I got pregnant by accident a few weeks before my son's first birthday. Imagine that, after struggling with years of infertility, getting pregnant by accident! As if that weren't amazing enough the pregnancy occurred on my very first cycle. I hadn't even had a period yet since delivering C nearly twelve months earlier. I was a little shocked at first, nervous too, but I soon embraced this miracle baby.
We named the little one "Twoleo" and I spent the following weeks getting to know this tiny little presence in my belly. My toddler kissed my belly when I told him what was in there. He nuzzled up and whispered "baby" to his future sibling and my heart felt like it couldn't grown any bigger without bursting.
Then, just a few days shy of the twelve-week mark I started to cramp and bleed and within a few days my miscarriage was complete. To say that I was devastated, am devastated, doesn't even begin to explain how it felt.
The loss led to a diagnosis - something rare in these cases and perhaps a comfort in one way or another. I tested positive for something called Factor V Leiden and the MTHFR gene mutation. Basically it means that my blood is thicker than it should be, clots too easily, and dissolves clots too slowly. It's one of those things that most people never know they have and may never cause a problem or could suddenly cause a great big dangerous problem without warning. One of those big things is endangering your unborn babies. But, with a diagnosis came medication which could be used to safeguard future pregnancies.
So we tried again, then we lost that one too. This time, around the 6 week mark. It couldn't have been the Factor V since it had been medicated, so our doctor chalked it up to a chemical pregnancy - something that could happen to any woman.
So we tried again, and this one we lost at 8 weeks. We were able to have the remains tested for genetic factors this time, and it turned out that the fetus had triploidy, a condition which made it basically incompatible with life. This was a rare and random occurrence, according to my maternal fetal medicine doctor, but I was sorely discouraged and pretty well traumatized at that point. Meanwhile, my sister had suffered through three losses of her own, making us both feel utterly doomed when it came to having second babies.

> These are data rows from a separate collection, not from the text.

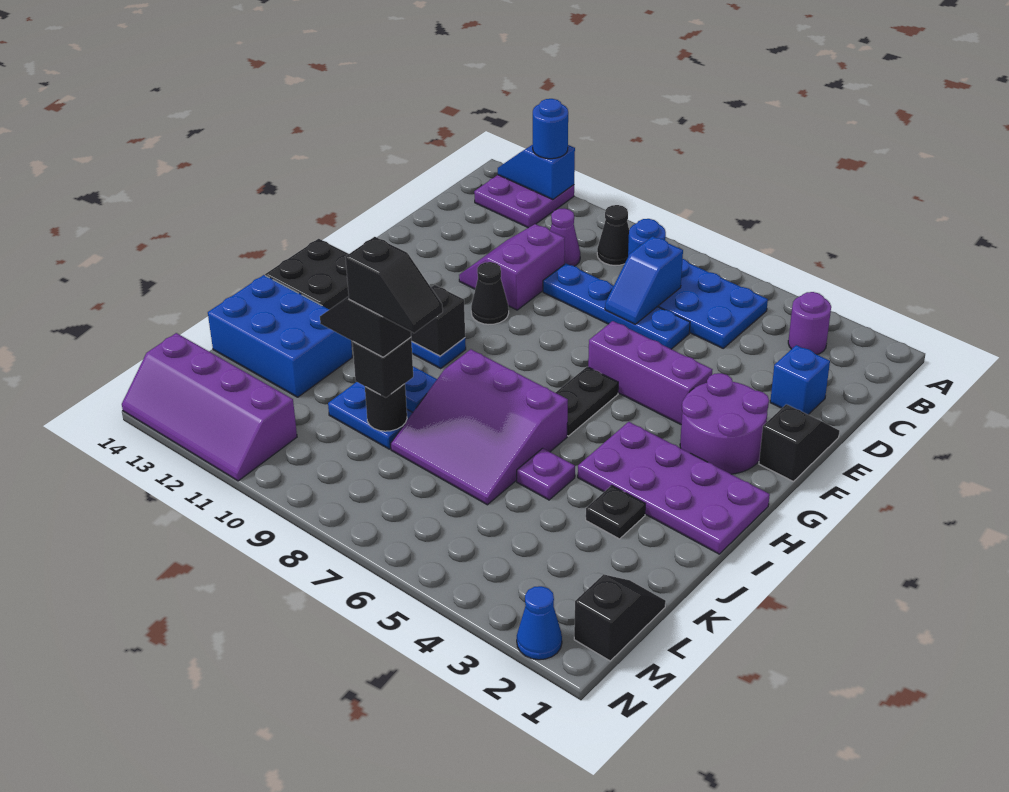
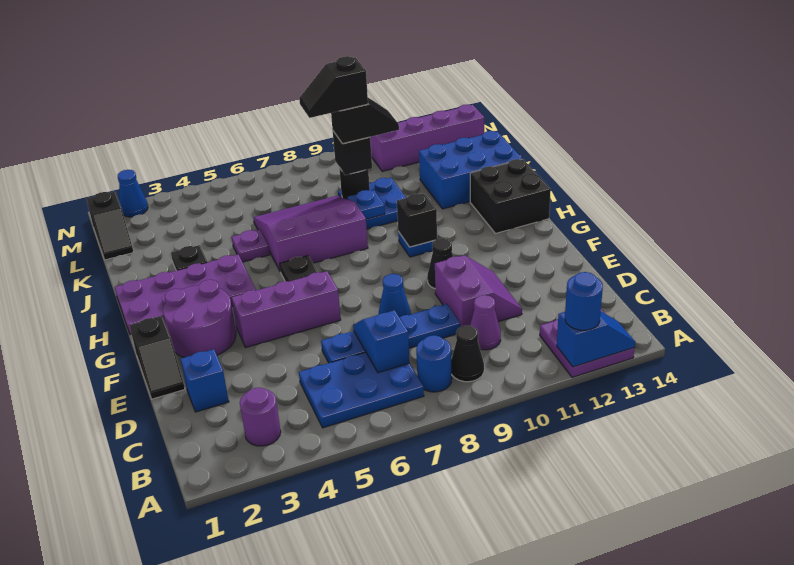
none -> blue cone E8 level 1

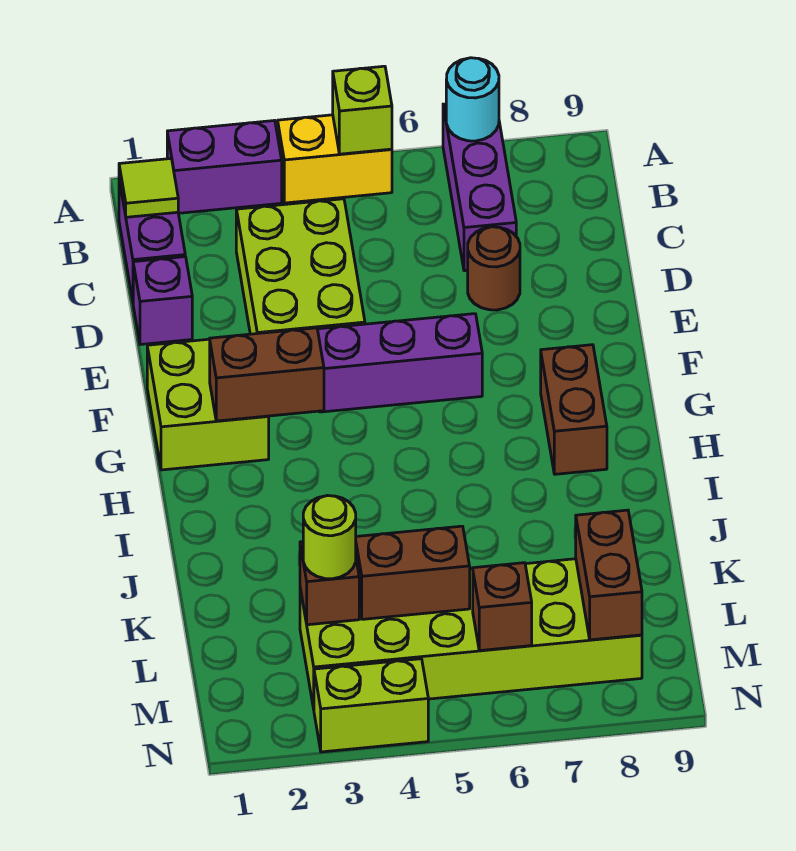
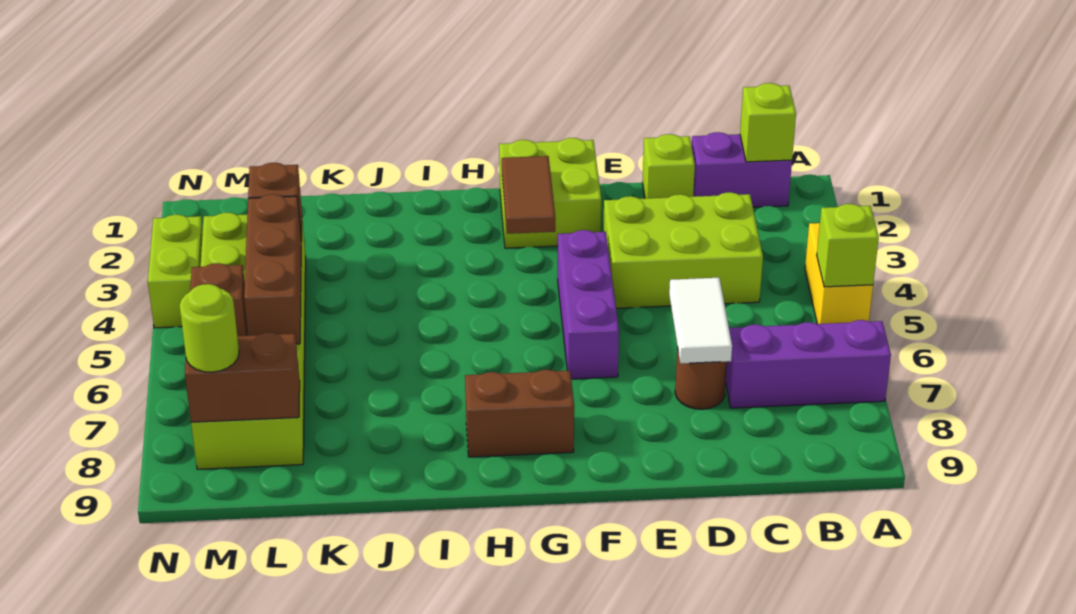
purple brick A2:A3 level 1 -> none
cyan round brick A7 level 2 -> none
lime tile B1 level 2 -> lime brick B1 level 2
purple brick D1 level 1 -> lime brick D1 level 1
none -> white tile D6:D7 level 2
brown brick G2:G3 level 2 -> brown tile G2:G3 level 2
lime round brick L3 level 3 -> lime round brick M8 level 3
brown brick L4:L5 level 2 -> brown brick L4:L6 level 2

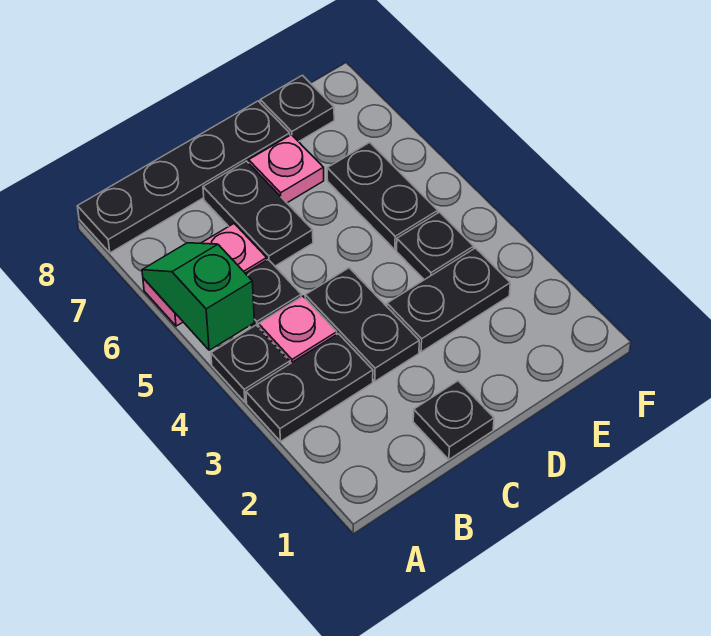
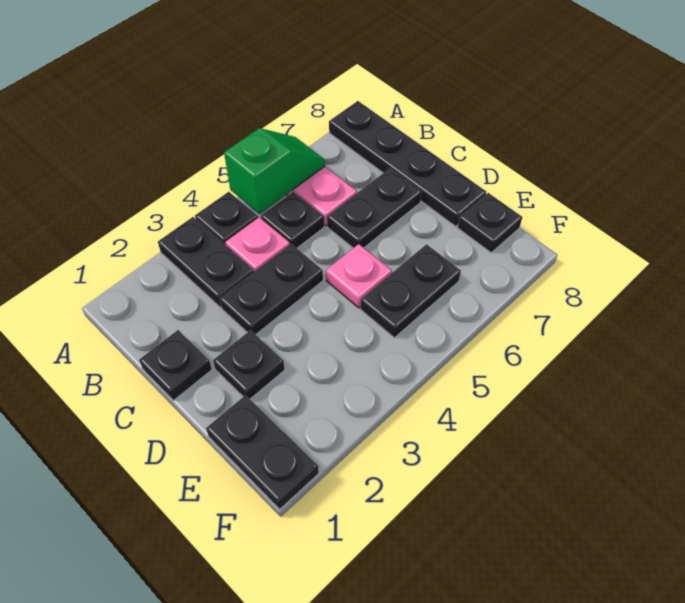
black plate D3:E3 level 1 -> black plate E1:F1 level 1
pink plate D7 level 1 -> pink plate D5 level 1
black plate E4 level 1 -> black plate D2 level 1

It ended up taking a while for me to drum up the courage to try again after that. When we did, my old infertility issues came back into play making getting pregnant tricky too. We went back to the fertility center and started the same treatment we'd used to have Charlie. On our second month of trying we got pregnant - with twins! I was thrilled, terrified, uncertain, and just about every other emotion you could toss into the mix. But underneath all that I felt like having twins was going to be the universe's way of making things up to me. It had taken so much, after all. Giving me TWO babies seemed like a good way to start making up for it.
Sadly, the Universe did not get a chance to make good on the promise of twins. We lost one of the babies in the first trimester, then watched with intense trepidation and the most surreal mixture of joy and grief as the second twin continued to grow and thrive. That second twin was born in June 2018, and I still can't quite believe that she's real or that she's mine.
When you spend so long feeling doomed it is hard to let your heart feel blessed. But blessed is what I am. When I hold my two children in my arms I know that I'm beyond fortunate for their existence. I might even be crazy enough to go for a third. We'll see.
I've shared this baby-focused blog so that I'll have a space to open up about all of this with all the space and freedom I need. I hope my story will help other women get through their own. I'm always happy to talk to other women about my story. If you have questions, or just need an ear, please feel free to reach out. I'm here.